Everyone understands the fundamental principle of marketing – you distribute your offering in a channel of your choosing, in an attempt to attract your target market. The concept is the same no matter if you’re a Fortune 500 company trying to launch a new product, or a 46-year old plumber from Pittsburgh trying to sell your old couch and is wondering what angle you should photograph it from to make it look more puffy and comfy in your ad.

What people generally don’t know, though, is that marketing needs to be broken down into numbers before you even start thinking about how to communicate. I have been hired to put together campaigns for back alley travel retail stores with a grand total budget of 300 dollars, and I have been in charge of one of the largest online retailers in the world that sells ten times that amount every other second. And it’s funny how it all comes down to the exact same thing in the end when the question is the same, “What is the best way to market ourselves in order to sell more?”.

I am not going to touch on things like your brand in this post. I’m not going to help you construct a fancy pants strategy on how to best utilize behavioral targeting on Facebook. This is going to be very hands on guide on how a dollar spent can become two dollars in sales, in the simplest way possible. Did I say two dollars? I meant 100 dollars.

What are you doing today?

If you’re reading this, chances are you’re working at a retail outlet, looking to perhaps increase foot traffic or get your name out there a little bit to help you sell more. So first of all, I’m going to ask you to look at what your customer process looks like now. How are your customers finding you today? Are you in an ideal location for random foot traffic with a great sign out front? Do you have a neat delivery truck with your website address on it? Are you buying various placements – a local radio spot here and a holiday clearance sale there? Have you tried a whole bunch of different things, where the results always end up somewhere between luck, meh, hopelessness and decent?
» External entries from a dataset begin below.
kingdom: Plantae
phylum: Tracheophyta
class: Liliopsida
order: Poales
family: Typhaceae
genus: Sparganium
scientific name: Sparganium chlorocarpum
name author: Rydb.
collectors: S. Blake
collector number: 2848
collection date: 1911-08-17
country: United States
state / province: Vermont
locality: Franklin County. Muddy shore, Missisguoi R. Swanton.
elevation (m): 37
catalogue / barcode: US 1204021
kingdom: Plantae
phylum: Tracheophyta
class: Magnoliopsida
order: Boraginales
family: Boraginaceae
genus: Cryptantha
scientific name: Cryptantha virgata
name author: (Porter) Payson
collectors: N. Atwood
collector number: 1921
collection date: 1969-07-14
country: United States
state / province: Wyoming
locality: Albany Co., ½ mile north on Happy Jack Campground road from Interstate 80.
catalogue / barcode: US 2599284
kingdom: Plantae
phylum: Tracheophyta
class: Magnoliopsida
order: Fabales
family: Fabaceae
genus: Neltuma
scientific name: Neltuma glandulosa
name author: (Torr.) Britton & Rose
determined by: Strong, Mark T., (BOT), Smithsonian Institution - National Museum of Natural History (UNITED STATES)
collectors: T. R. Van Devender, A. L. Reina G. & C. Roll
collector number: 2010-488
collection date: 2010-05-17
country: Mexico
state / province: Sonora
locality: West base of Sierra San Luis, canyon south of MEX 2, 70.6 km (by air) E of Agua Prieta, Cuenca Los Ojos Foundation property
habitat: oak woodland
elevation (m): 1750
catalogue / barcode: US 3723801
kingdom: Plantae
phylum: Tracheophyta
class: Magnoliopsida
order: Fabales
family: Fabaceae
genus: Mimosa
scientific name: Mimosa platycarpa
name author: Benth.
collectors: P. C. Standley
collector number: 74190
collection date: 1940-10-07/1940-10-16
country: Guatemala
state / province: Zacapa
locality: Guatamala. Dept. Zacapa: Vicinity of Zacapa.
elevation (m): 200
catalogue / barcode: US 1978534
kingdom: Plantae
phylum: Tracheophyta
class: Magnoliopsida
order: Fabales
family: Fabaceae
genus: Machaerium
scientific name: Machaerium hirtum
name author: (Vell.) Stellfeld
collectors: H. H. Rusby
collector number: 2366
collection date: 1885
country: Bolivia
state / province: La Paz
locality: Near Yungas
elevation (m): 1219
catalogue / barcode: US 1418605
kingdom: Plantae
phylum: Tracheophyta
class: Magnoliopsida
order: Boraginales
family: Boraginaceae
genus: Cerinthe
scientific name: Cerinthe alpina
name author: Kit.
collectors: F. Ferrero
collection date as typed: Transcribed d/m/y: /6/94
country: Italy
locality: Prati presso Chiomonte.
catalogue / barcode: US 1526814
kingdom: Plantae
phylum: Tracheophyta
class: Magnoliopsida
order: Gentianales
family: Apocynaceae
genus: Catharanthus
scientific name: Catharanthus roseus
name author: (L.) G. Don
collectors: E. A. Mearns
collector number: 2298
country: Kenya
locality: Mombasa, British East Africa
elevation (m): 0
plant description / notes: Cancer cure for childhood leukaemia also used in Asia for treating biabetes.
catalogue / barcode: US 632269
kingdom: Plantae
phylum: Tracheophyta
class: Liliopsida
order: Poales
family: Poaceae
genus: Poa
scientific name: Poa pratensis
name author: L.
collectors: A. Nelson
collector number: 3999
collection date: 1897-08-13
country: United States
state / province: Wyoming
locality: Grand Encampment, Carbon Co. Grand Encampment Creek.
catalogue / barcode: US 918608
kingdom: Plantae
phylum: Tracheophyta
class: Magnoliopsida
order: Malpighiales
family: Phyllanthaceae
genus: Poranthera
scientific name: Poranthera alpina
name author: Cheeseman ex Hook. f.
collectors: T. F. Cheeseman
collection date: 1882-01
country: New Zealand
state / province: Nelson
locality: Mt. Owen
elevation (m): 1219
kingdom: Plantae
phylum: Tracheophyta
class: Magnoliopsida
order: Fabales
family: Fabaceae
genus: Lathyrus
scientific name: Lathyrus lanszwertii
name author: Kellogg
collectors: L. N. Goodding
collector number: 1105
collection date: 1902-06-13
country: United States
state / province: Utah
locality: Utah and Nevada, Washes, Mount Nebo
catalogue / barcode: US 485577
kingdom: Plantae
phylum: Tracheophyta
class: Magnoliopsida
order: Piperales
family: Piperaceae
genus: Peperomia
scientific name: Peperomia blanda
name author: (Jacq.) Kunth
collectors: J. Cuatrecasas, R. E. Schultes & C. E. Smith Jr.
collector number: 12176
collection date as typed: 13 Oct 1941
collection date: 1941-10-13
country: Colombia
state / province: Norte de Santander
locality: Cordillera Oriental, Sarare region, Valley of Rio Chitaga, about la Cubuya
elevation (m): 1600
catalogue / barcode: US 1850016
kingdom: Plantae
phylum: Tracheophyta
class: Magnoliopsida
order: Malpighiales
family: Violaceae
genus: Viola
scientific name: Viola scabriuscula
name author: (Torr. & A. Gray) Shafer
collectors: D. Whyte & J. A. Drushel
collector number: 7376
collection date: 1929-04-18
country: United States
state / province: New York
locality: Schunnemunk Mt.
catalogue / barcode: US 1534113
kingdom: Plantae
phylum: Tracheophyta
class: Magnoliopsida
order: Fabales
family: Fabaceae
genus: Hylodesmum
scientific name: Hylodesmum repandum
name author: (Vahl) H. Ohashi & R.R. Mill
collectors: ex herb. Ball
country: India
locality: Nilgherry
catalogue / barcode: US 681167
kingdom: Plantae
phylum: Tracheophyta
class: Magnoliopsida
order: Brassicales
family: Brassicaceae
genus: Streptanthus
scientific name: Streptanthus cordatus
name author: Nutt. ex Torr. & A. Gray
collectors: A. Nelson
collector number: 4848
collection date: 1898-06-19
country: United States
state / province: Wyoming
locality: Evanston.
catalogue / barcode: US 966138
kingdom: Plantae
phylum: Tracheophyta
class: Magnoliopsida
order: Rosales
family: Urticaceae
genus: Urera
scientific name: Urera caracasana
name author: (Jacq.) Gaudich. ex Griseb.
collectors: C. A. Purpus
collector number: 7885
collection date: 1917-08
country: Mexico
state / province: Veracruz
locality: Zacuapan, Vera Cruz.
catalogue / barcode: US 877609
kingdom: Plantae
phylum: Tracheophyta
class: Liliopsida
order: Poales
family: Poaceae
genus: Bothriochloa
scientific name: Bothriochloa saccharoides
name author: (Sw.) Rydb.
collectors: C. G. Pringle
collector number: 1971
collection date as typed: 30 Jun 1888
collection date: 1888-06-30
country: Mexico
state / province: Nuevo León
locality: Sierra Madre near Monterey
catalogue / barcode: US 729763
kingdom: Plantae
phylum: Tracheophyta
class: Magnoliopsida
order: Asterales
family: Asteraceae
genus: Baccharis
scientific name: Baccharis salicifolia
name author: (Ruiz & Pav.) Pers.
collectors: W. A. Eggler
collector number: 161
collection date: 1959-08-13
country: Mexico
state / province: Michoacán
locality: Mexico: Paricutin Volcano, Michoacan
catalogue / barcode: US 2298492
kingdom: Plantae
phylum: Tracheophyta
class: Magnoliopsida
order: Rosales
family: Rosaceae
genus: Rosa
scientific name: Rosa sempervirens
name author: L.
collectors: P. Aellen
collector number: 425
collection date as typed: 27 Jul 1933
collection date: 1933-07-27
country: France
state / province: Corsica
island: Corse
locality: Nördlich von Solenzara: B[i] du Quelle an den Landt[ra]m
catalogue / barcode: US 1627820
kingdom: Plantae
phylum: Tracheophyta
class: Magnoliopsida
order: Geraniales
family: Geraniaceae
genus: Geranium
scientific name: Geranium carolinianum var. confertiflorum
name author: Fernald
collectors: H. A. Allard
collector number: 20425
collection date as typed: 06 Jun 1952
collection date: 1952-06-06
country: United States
You communicate with two kinds of people. Those who are looking to buy what you sell. And those who are NOT looking to buy, but may end up buying anyway.

Forget all of that, and focus only on one question right now. What is it worth to get a customer through the door? There’s a pretty hands on way to find out, by simply observing what’s going on for a little while. So let’s assume for argument’s sake that 4 out of 10 people who come into your store end up buying, and that your average sale is $1000. Great. So for every 10 people in your store, on average, you make $4000, on average. Now you have one half of the magic number. You just need the other. Specifically, the number of people who will see your message and will ultimately end up standing in front of you going “I heard you guys sell excellent [insert what you sell here]!”. Well, how do you figure that out?

You only ever communicate with two kinds of people

First of all, you communicate with two kinds of people. Those who are looking to buy what you sell. And those who are not looking to buy, but may end up buying anyway. If you sell kitchen cabinets, you are going to spend an extraordinary amount of time trying to convince someone who’s not actively looking for kitchen cabinets to buy them from you. That’s a waste of your time, because for every 10 people who aren’t in the market, there’s one who is. And identifying that one person in many, many groups of 10 is where your focus should be. And so already you have ruled out a significant amount of potential outlets for your marketing that is not going to provide any valuable return on your investment, simply by using that logic.

Okay – so where should I actually spend my money?

By focusing your efforts on a cost per acquisition basis. Cost per acquisition in digital marketing is the concept of paying for your placement once actually get something out of it. Now, there are many great debates in the digital marketing world about what actually constitutes an “acquisition” – whether that’s someone who actually end up buying from you, whether that’s just a click on your ad, whether they end up on your website, or someone inquiring about a purchase. The fact of the matter is, an “acquisition” is different for every advertiser. But the main difference between an acquisition-based marketing strategy and a standard ad purchase, where you pay for the privilege of simply having your ad shown somewhere, is the risk reward ratio – if it works, great! You pay for the results and work the new leads you have. If it doesn’t generate anything, you move on to something else with your budget still intact.

Now, going back to your average sale number, and how many people on average end up buying – how much would a high quality lead be worth to you? The concept of quality lead generation requires a careful process of filtering out actual, genuine people with money in their pockets who want to buy from you. If you sell carpet in Atlanta, a lead would be someone within driving distance of your store looking to buy carpet, right? How much would you pay for the opportunity to stand in front of him or her and say hey, here’s what we offer? Would you pay $50 for an opportunity to quote someone who actually wants to buy from you? Yes you would. You would pay $100, because for every $400 you spend on these leads, you would get a thousand dollars back.

Why complicate things by shooting wide and hope for the best when you can simply acquire the right customers right away?